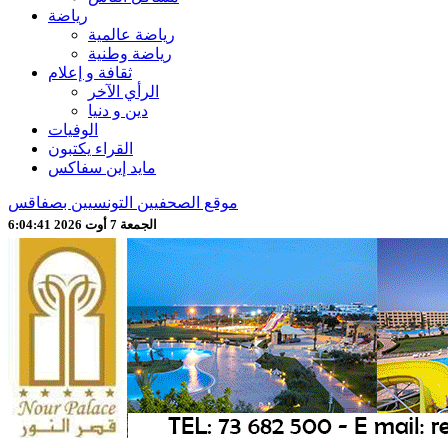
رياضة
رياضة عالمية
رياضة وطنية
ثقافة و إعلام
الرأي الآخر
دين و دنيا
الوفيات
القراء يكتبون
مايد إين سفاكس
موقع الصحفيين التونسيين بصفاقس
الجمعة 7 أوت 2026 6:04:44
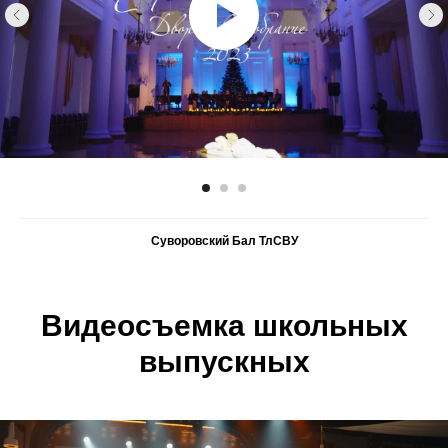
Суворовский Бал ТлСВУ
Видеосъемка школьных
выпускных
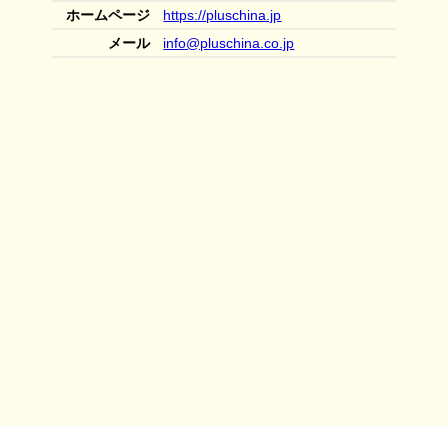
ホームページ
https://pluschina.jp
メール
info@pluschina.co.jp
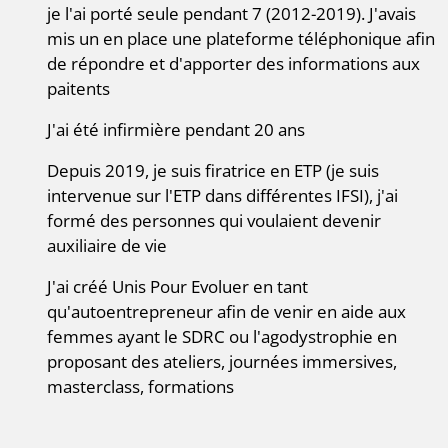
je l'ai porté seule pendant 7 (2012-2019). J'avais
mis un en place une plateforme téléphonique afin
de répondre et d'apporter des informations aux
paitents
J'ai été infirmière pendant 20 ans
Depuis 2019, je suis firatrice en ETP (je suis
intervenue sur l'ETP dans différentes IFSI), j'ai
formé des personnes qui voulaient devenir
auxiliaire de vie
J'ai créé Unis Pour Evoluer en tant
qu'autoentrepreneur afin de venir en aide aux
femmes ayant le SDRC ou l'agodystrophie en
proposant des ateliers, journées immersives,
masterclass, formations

--------

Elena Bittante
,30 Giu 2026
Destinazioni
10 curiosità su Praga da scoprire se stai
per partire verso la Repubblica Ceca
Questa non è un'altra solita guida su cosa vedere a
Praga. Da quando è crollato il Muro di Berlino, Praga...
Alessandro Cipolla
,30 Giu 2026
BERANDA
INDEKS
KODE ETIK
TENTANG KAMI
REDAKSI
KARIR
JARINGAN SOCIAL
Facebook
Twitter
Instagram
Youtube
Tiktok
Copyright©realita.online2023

--------

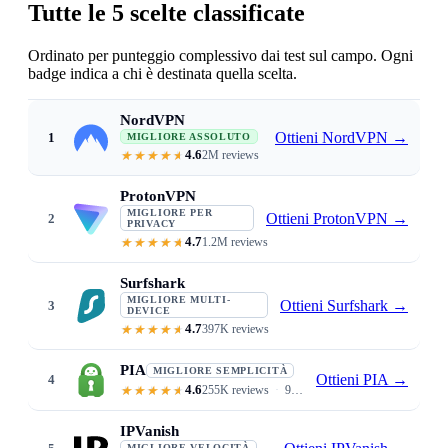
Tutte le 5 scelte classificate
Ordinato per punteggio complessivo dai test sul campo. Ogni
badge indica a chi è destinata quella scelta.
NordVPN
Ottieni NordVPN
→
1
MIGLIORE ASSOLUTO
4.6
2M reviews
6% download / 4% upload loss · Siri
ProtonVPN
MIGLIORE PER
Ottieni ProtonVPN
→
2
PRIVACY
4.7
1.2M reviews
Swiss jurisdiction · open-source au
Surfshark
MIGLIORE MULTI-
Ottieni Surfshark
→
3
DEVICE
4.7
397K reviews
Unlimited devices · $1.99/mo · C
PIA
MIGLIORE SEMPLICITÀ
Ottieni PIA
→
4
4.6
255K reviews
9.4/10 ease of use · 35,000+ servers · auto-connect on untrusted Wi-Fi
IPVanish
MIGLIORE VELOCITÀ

--------

- _Your task_:
Quote, without alteration, the lines between the line containing "Tutte le 5 scelte classificate" and the line containing "MIGLIORE VELOCITÀ", both included.

- _Written solution_:
Tutte le 5 scelte classificate
Ordinato per punteggio complessivo dai test sul campo. Ogni
badge indica a chi è destinata quella scelta.
NordVPN
Ottieni NordVPN
→
1
MIGLIORE ASSOLUTO
4.6
2M reviews
6% download / 4% upload loss · Siri
ProtonVPN
MIGLIORE PER
Ottieni ProtonVPN
→
2
PRIVACY
4.7
1.2M reviews
Swiss jurisdiction · open-source au
Surfshark
MIGLIORE MULTI-
Ottieni Surfshark
→
3
DEVICE
4.7
397K reviews
Unlimited devices · $1.99/mo · C
PIA
MIGLIORE SEMPLICITÀ
Ottieni PIA
→
4
4.6
255K reviews
9.4/10 ease of use · 35,000+ servers · auto-connect on untrusted Wi-Fi
IPVanish
MIGLIORE VELOCITÀ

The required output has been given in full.